In the second week of our Data Engineering Zoomcamp, we dove into the essentials of workflow orchestration, utilizing Mage as our primary tool.
Configuring Mage and PostgreSQL: Set up our environment for workflow orchestration, including configuring Mage and establishing a PostgreSQL database connection.
Building an ETL Pipeline with Mage: Utilized Mage to construct an ETL pipeline that processes and exports New York Taxi data, showcasing the power of Mage blocks (Data Loader, Transformer, Data Exporter) in streamlining data processing tasks.
The week commenced with the configuration of Mage, guided by the comprehensive setup instructions provided by @mattpalmer. While the initial configuration facilitated a seamless startup, certain adjustments were deemed necessary to better align with specific requirements.
We streamlined our database setup by transitioning Mage's metadata storage from MySQL to PostgreSQL, the primary database used in the course. This change aimed to simplify the environment by using a single database system.
To initiate Mage, we begin by launching the database and Adminer containers, which are categorized under the db profile within the Docker Compose configuration:
docker compose --profile db up
This command activates all components reliant on PostgreSQL, effectively setting up the necessary database environment.
We similarly need to start Mage,but a small problem that you would encounter will be that if there is no .env file in the root directory the variables assigned in docker compose turn out to be blank strings to prevent this we need to substitute the correct location of the .env file
docker compose --profile mage --env-file ./docker-envs/mage.env up
We utilize the code from the previous week and modify a bit to complete this code block.
After loading the data, the transformation block is utilized for any necessary modifications.
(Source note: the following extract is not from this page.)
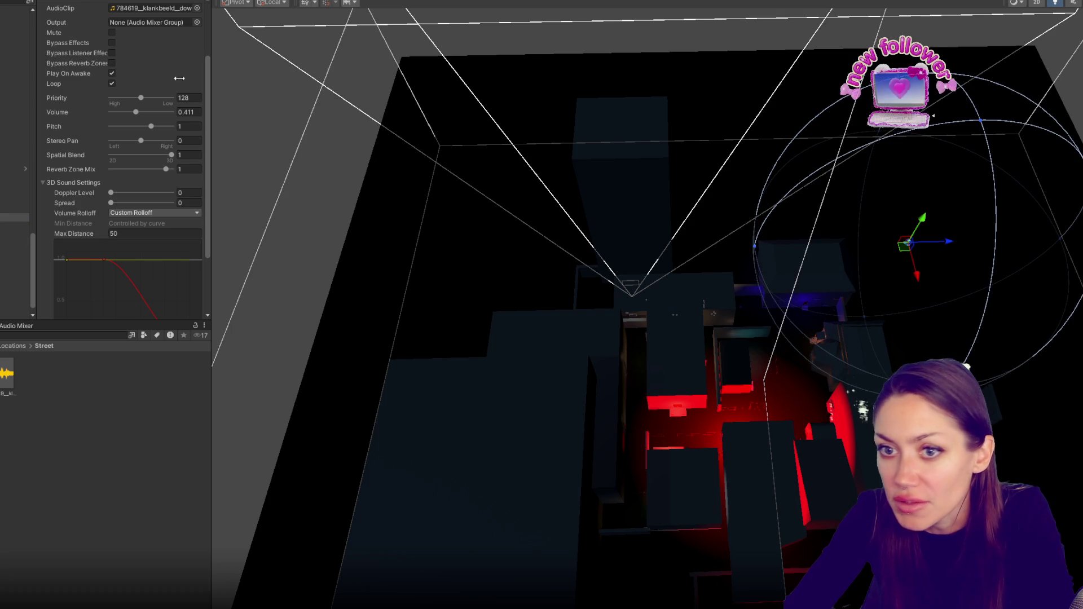
double_click(113, 233)
type("60")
For instance, with a dataset like taxi trips, this block allows for data manipulation, the creation of new columns based on conditions, and the elimination of irrelevant data.
Once you're confident in the quality and accuracy of your data, you have the option to export it to various destinations.
In Mage, workflows are scheduled using triggers, which can be set based on events, schedules, or API webhooks. This flexibility allows workflows to run automatically under specific conditions, enhancing efficiency and automation.